Pretty sure the answer you linked to in Remark (6) was talking about property (B) in your terminology. It is not hard to show property (B) is just equivalent to being Borel (to show necessity, just note the identity function $x: \mathbb{R} \to \mathbb{R}$ is Borel, and thus $g = g \circ x$ is Borel). For property (L), it is equivalent to the inverse image of any open set (or equivalently any Borel set) being universally measurable. Indeed, the sufficiency follows from observing that, if $B \subset \mathbb{R}$ is universally measurable, and $u: \mathbb{R} \to \mathbb{R}$ is Lebesgue measurable, then $u^{-1}(B)$ must be Lebesgue measurable.
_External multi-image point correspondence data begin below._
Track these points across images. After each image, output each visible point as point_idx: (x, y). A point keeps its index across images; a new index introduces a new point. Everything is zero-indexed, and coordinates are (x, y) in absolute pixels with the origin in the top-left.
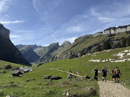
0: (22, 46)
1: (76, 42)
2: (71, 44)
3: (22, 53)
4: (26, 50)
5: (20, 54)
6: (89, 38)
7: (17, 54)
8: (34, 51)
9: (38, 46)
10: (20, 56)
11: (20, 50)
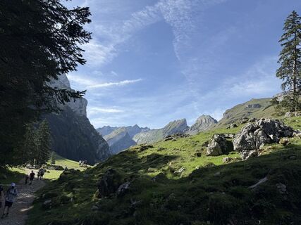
0: (109, 129)
1: (228, 117)
2: (216, 121)
3: (110, 146)
4: (118, 139)
5: (106, 146)
6: (260, 106)
7: (101, 146)
8: (134, 139)
9: (142, 128)
10: (105, 152)
11: (105, 138)
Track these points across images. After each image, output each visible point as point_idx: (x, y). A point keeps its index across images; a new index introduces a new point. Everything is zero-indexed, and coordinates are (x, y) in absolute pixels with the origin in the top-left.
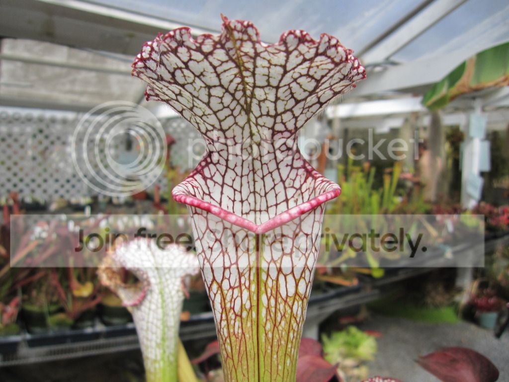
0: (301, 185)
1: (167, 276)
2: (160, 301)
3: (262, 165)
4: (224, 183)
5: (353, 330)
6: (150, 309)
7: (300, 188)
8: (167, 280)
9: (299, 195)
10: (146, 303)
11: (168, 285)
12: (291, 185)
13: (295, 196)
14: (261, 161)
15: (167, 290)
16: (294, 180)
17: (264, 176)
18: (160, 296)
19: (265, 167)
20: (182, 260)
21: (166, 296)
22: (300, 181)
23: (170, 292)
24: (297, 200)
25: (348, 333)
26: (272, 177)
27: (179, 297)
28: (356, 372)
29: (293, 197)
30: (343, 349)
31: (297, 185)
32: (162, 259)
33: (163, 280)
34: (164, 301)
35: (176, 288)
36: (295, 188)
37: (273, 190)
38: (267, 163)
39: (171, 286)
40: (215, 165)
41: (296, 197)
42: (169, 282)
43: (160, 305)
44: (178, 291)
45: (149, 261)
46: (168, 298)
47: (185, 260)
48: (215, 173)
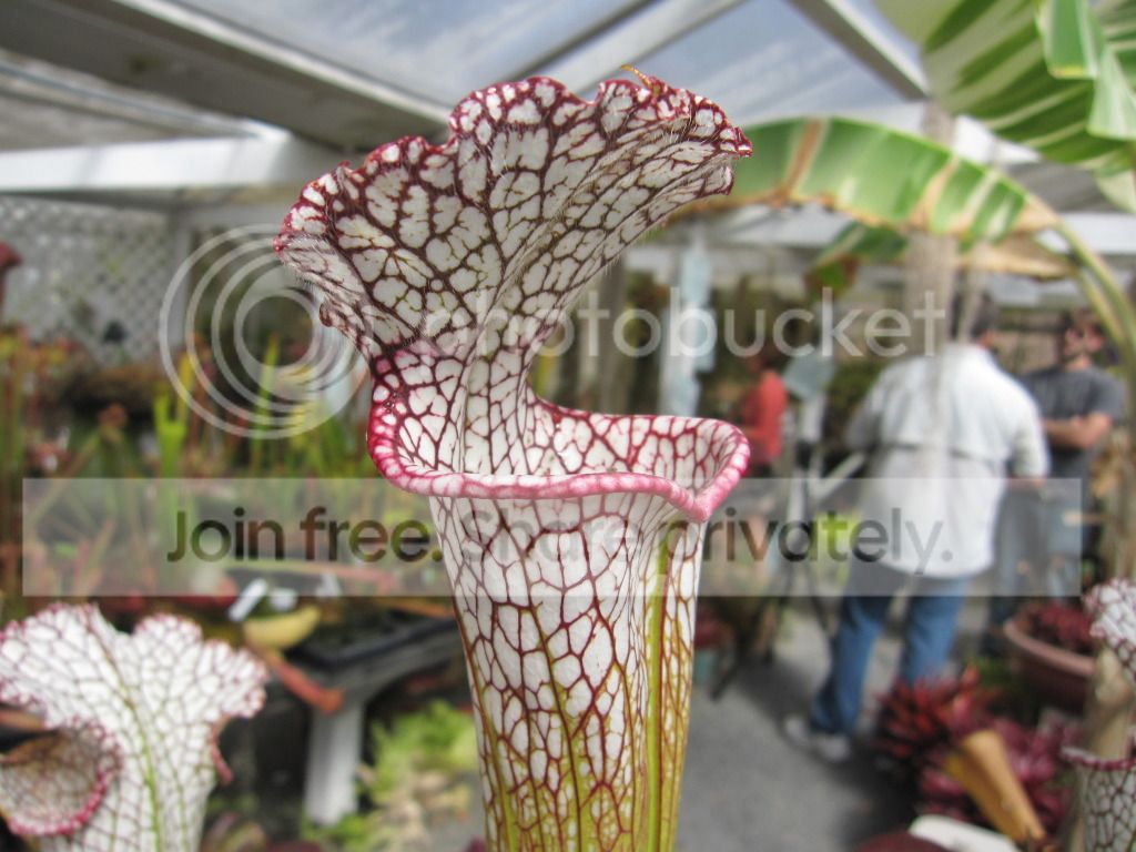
0: (551, 439)
1: (162, 724)
2: (147, 807)
3: (490, 405)
4: (437, 461)
5: (440, 708)
6: (113, 837)
7: (551, 445)
8: (162, 736)
9: (552, 459)
10: (104, 822)
11: (167, 754)
12: (532, 443)
13: (543, 464)
14: (488, 397)
15: (165, 770)
16: (534, 431)
17: (491, 432)
18: (146, 792)
19: (495, 409)
20: (197, 663)
21: (163, 788)
22: (546, 432)
23: (175, 774)
24: (549, 470)
25: (430, 715)
26: (505, 430)
27: (202, 784)
28: (445, 800)
29: (539, 466)
30: (419, 753)
31: (542, 440)
32: (139, 669)
33: (153, 739)
34: (157, 806)
35: (193, 758)
36: (539, 447)
37: (506, 460)
38: (499, 399)
39: (175, 757)
40: (418, 418)
41: (545, 465)
42: (169, 742)
43: (146, 822)
44: (198, 768)
45: (101, 680)
46: (170, 792)
47: (204, 667)
48: (420, 439)
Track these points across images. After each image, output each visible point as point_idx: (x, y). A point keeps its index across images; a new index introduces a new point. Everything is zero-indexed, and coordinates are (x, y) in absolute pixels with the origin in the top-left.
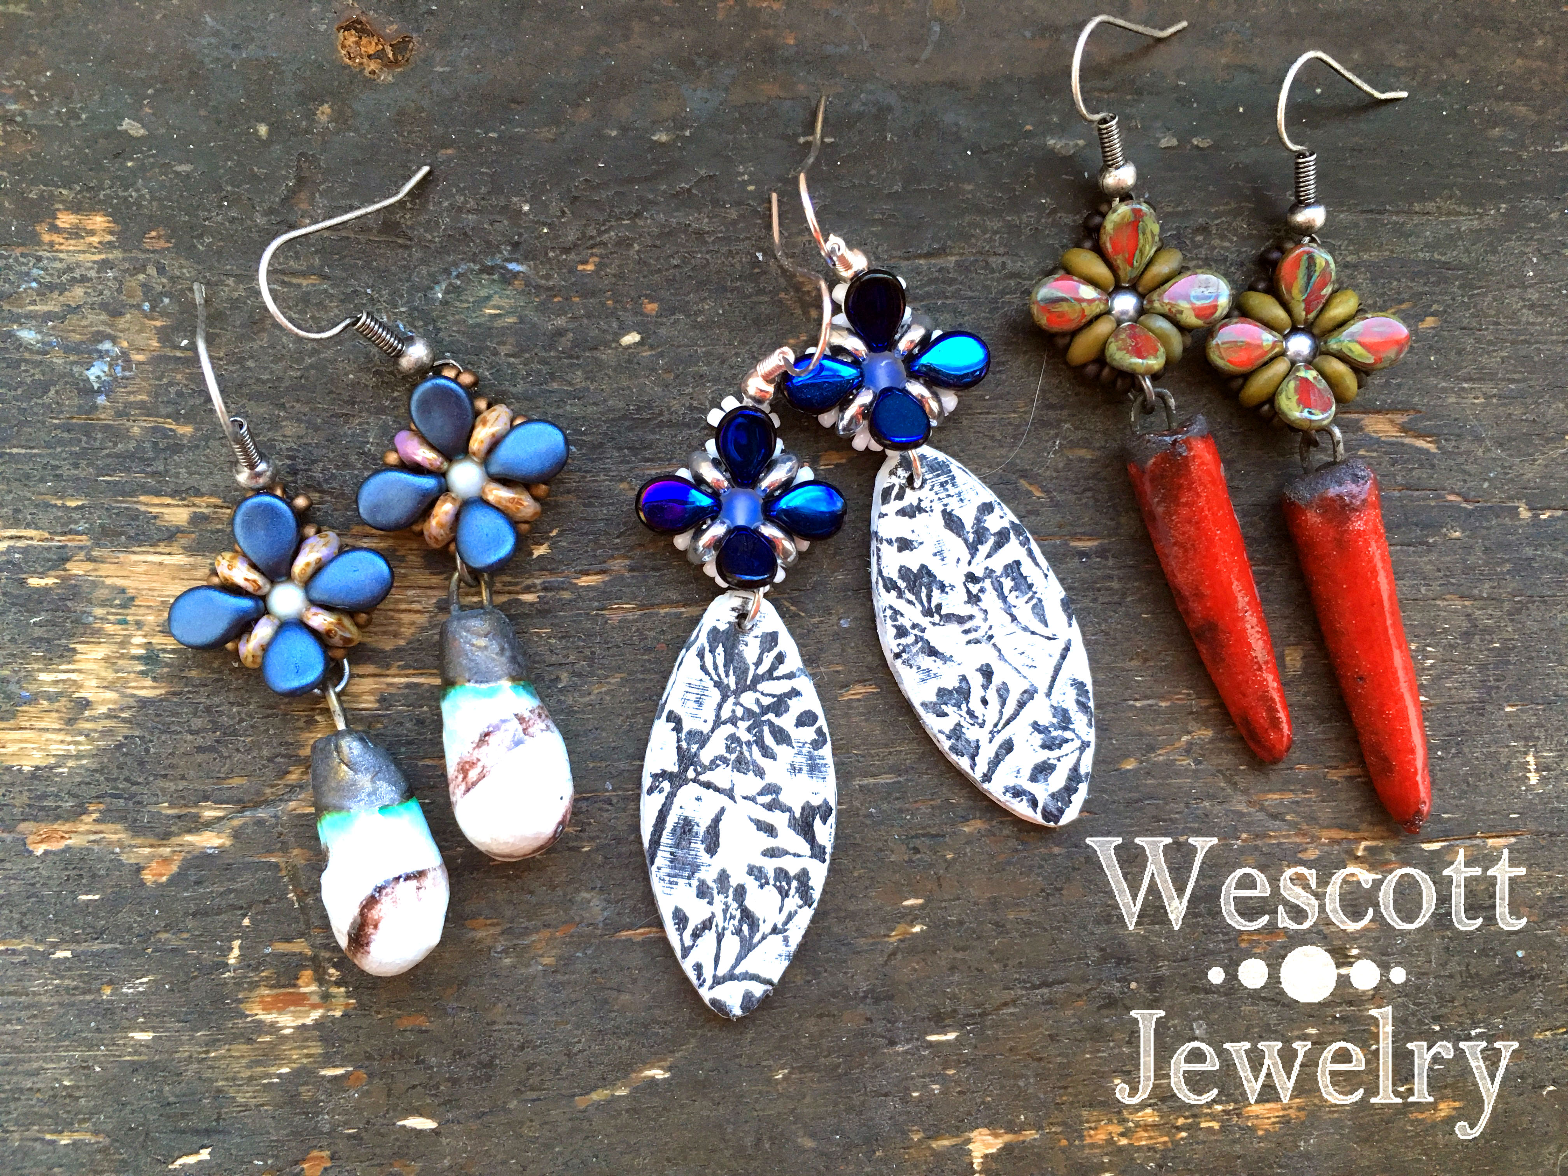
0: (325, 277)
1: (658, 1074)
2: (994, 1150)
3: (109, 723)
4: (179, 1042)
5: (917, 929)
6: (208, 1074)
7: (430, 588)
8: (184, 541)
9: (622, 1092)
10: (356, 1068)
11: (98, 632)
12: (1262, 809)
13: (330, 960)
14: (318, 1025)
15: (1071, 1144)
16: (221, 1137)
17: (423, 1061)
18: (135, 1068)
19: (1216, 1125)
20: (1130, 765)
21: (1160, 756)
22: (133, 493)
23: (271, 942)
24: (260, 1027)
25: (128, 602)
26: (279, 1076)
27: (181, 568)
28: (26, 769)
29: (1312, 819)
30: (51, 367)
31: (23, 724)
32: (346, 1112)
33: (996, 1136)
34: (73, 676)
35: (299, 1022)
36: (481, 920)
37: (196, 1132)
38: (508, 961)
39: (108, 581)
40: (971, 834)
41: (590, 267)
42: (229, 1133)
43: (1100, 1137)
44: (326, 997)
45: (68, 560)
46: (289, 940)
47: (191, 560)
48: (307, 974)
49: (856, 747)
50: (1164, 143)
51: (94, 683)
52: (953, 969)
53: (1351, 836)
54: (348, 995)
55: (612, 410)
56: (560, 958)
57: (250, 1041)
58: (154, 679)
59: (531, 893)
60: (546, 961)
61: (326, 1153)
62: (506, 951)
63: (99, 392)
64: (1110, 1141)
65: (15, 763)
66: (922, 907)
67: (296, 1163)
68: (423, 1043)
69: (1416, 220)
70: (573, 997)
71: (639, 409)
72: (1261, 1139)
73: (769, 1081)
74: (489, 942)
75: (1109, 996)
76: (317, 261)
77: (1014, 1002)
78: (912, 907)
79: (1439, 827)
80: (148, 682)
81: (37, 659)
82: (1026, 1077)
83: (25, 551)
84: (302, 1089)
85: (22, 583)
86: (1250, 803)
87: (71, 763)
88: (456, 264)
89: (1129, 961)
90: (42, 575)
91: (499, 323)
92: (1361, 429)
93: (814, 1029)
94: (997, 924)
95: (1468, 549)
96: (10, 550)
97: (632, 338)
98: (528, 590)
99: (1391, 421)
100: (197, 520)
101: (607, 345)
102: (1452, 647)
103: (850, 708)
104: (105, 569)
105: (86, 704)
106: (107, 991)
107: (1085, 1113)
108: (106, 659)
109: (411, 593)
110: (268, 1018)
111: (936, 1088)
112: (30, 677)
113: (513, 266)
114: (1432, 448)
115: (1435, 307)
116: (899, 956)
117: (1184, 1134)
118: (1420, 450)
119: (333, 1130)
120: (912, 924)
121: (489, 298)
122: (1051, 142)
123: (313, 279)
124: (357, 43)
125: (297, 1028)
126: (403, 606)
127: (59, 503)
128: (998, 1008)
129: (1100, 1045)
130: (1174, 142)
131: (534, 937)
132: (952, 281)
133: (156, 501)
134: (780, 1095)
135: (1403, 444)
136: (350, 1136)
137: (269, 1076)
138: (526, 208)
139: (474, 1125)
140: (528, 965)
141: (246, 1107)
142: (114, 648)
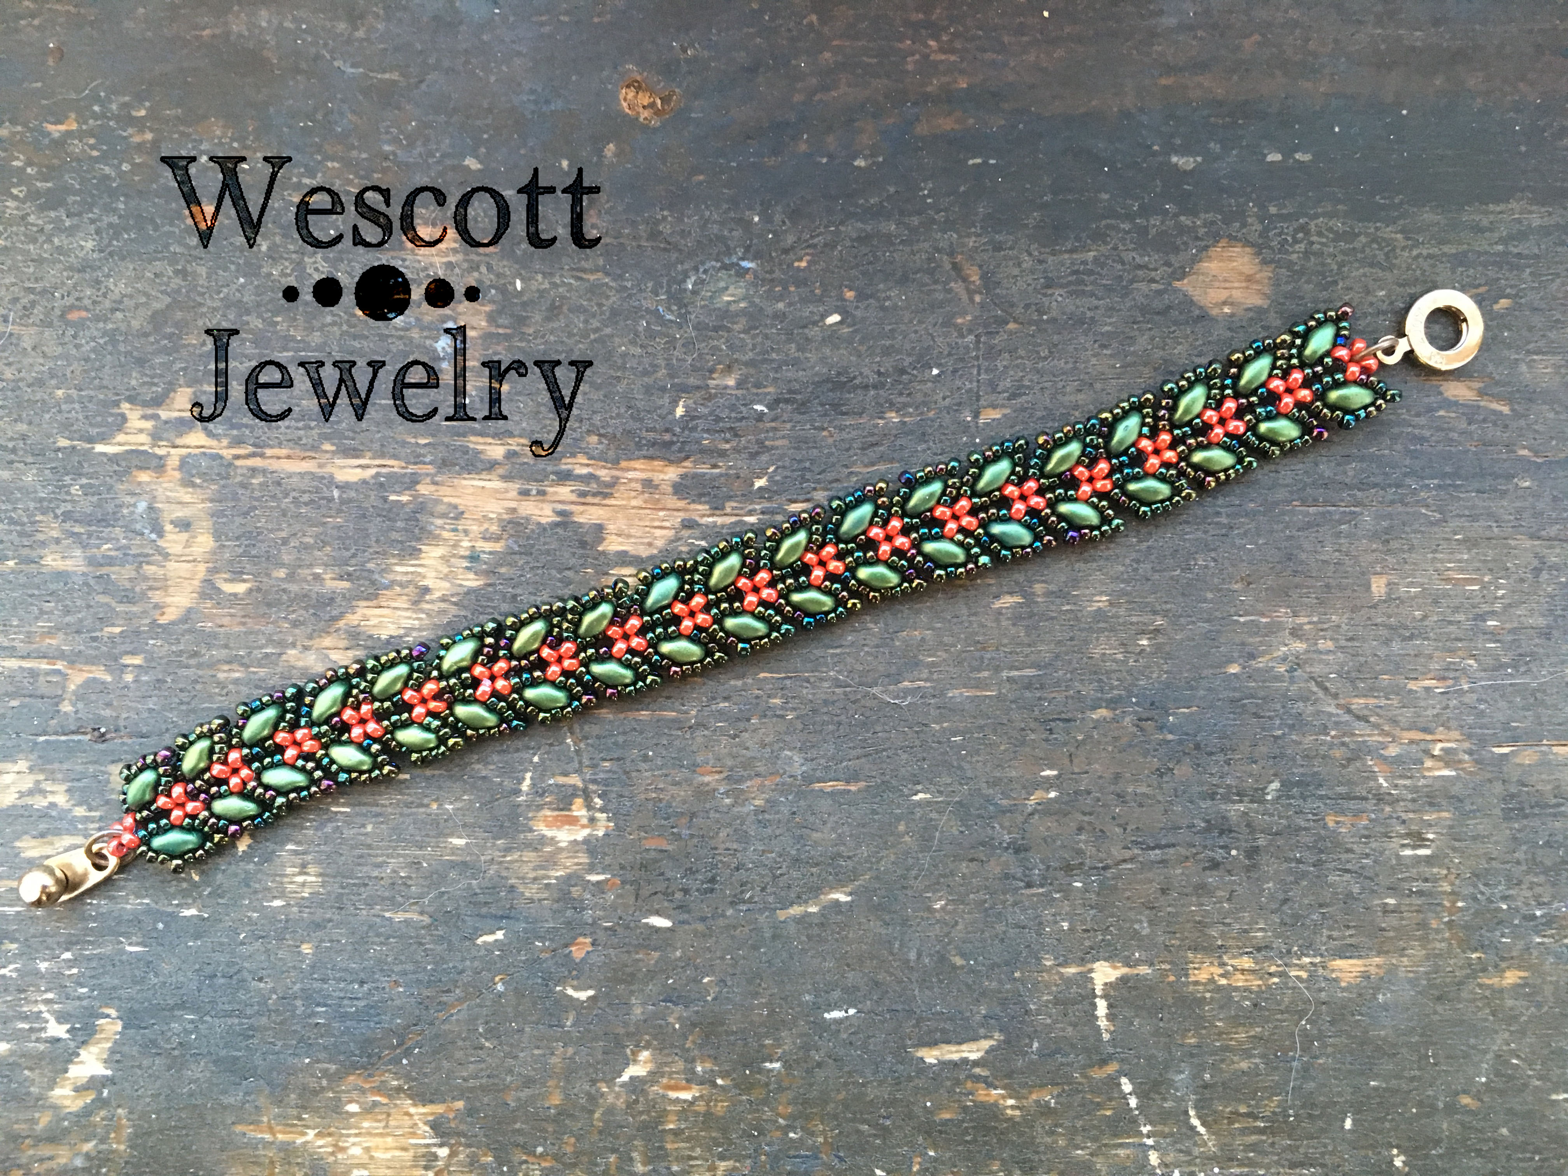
0: (607, 274)
1: (843, 898)
2: (1113, 979)
3: (443, 605)
4: (483, 848)
5: (1053, 795)
6: (504, 874)
7: (678, 510)
8: (501, 471)
9: (813, 909)
10: (614, 876)
11: (437, 537)
12: (1349, 711)
13: (595, 792)
14: (586, 841)
15: (1178, 980)
16: (512, 922)
17: (662, 874)
18: (453, 865)
19: (1304, 975)
20: (1234, 669)
21: (1261, 663)
22: (464, 435)
23: (553, 775)
24: (543, 840)
25: (460, 516)
26: (557, 878)
27: (496, 491)
28: (383, 637)
29: (1394, 722)
30: (411, 339)
31: (383, 604)
32: (604, 909)
33: (1115, 968)
34: (419, 570)
35: (572, 838)
36: (709, 768)
37: (495, 917)
38: (728, 801)
39: (446, 500)
40: (1098, 720)
41: (804, 264)
42: (518, 920)
43: (1203, 976)
44: (592, 820)
45: (418, 483)
46: (566, 774)
47: (505, 485)
48: (579, 801)
49: (1005, 646)
50: (1270, 158)
51: (434, 574)
52: (1080, 829)
53: (1429, 737)
54: (609, 819)
55: (816, 374)
56: (767, 801)
57: (536, 850)
58: (476, 573)
59: (747, 749)
60: (757, 802)
61: (588, 940)
62: (727, 793)
63: (444, 359)
64: (1212, 981)
65: (375, 632)
66: (1057, 777)
67: (566, 946)
68: (661, 860)
69: (1492, 217)
70: (778, 832)
71: (839, 374)
72: (1344, 990)
73: (930, 909)
74: (713, 785)
75: (1212, 860)
76: (601, 262)
77: (1132, 860)
78: (1048, 778)
79: (1509, 734)
80: (472, 576)
81: (394, 556)
82: (1141, 922)
83: (389, 476)
84: (573, 889)
85: (385, 499)
86: (1338, 706)
87: (415, 634)
88: (703, 263)
89: (1230, 831)
90: (399, 493)
91: (733, 308)
92: (1441, 393)
93: (965, 871)
94: (1119, 795)
95: (1537, 496)
96: (378, 474)
97: (835, 318)
98: (750, 513)
99: (1470, 388)
100: (511, 455)
101: (815, 323)
102: (1522, 580)
103: (1000, 614)
104: (444, 490)
105: (426, 590)
106: (435, 806)
107: (1190, 955)
108: (442, 557)
109: (661, 514)
110: (549, 833)
111: (1065, 925)
112: (387, 570)
113: (746, 264)
114: (1506, 410)
115: (1508, 290)
116: (1036, 817)
117: (1276, 980)
118: (1494, 412)
119: (594, 923)
120: (1047, 791)
121: (727, 288)
122: (1174, 159)
123: (600, 275)
124: (636, 97)
125: (571, 842)
126: (657, 524)
127: (413, 441)
128: (1118, 863)
129: (1205, 900)
130: (1278, 157)
131: (749, 783)
132: (1091, 272)
133: (480, 440)
134: (938, 921)
135: (1479, 407)
136: (606, 929)
137: (549, 877)
138: (756, 219)
139: (700, 927)
140: (743, 805)
141: (532, 901)
142: (448, 549)
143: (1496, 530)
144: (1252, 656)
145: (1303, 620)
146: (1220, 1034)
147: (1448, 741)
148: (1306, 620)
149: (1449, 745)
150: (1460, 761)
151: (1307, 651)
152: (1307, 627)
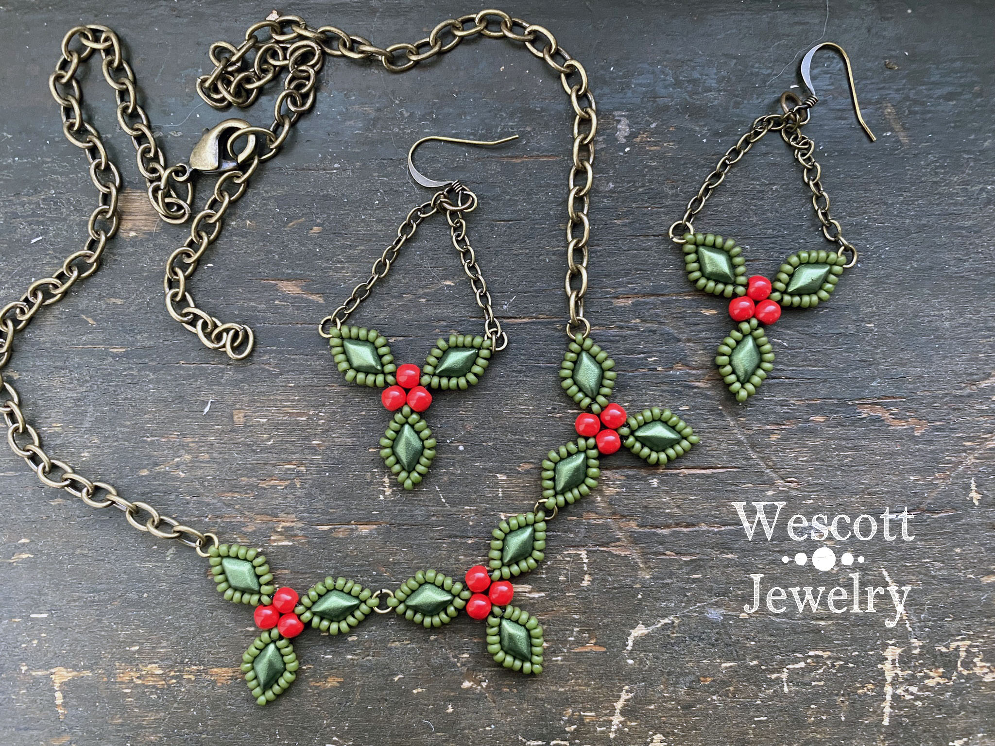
143: (316, 380)
144: (156, 465)
145: (189, 440)
146: (137, 717)
147: (287, 521)
148: (190, 440)
149: (288, 524)
150: (296, 536)
151: (191, 462)
152: (191, 445)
This is because the pushforward measure $u_\ast(\lambda)$ (where $\lambda$ is any complete probability measure defined on all Lebesgue measurable sets that is equivalent to the Lebesgue measure - say, the Gaussian measure) is a complete Borel probability measure on $\mathbb{R}$, so $B$ must be measurable w.r.t. $u_\ast(\lambda)$, which, by definition, means $u^{-1}(B)$ is Lebesgue measurable. For necessity, in order to show $B$ is universally measurable, it suffices to show that $B$ is measurable w.r.t. any atomless complete Borel probability measure $\mu$ on $\mathbb{R}$. Again, let $\lambda$ be any complete probability measure defined on all Lebesgue measurable sets that is equivalent to the Lebesgue measure. Then there is a Borel automorphism $u: \mathbb{R} \to \mathbb{R}$ s.t. $u_\ast(\lambda) = \mu$. As $u$ is Borel and thus Lebesgue measurable, $g \circ u$ is Lebesgue measurable, so we must have $u^{-1}(B)$ is Lebesgue measurable - which, again by definition, means $B$ is measurable w.r.t. $u_\ast(\lambda) = \mu$.

Remark: This implies property (L) is strictly weaker than being Borel (or equivalently property (B)), since there are analytic sets $A \subset \mathbb{R}$ which are not Borel. But analytic sets are all universally measurable, so $g = 1_A$ for an analytic but non-Borel $A$ would have property (L) but not be Borel.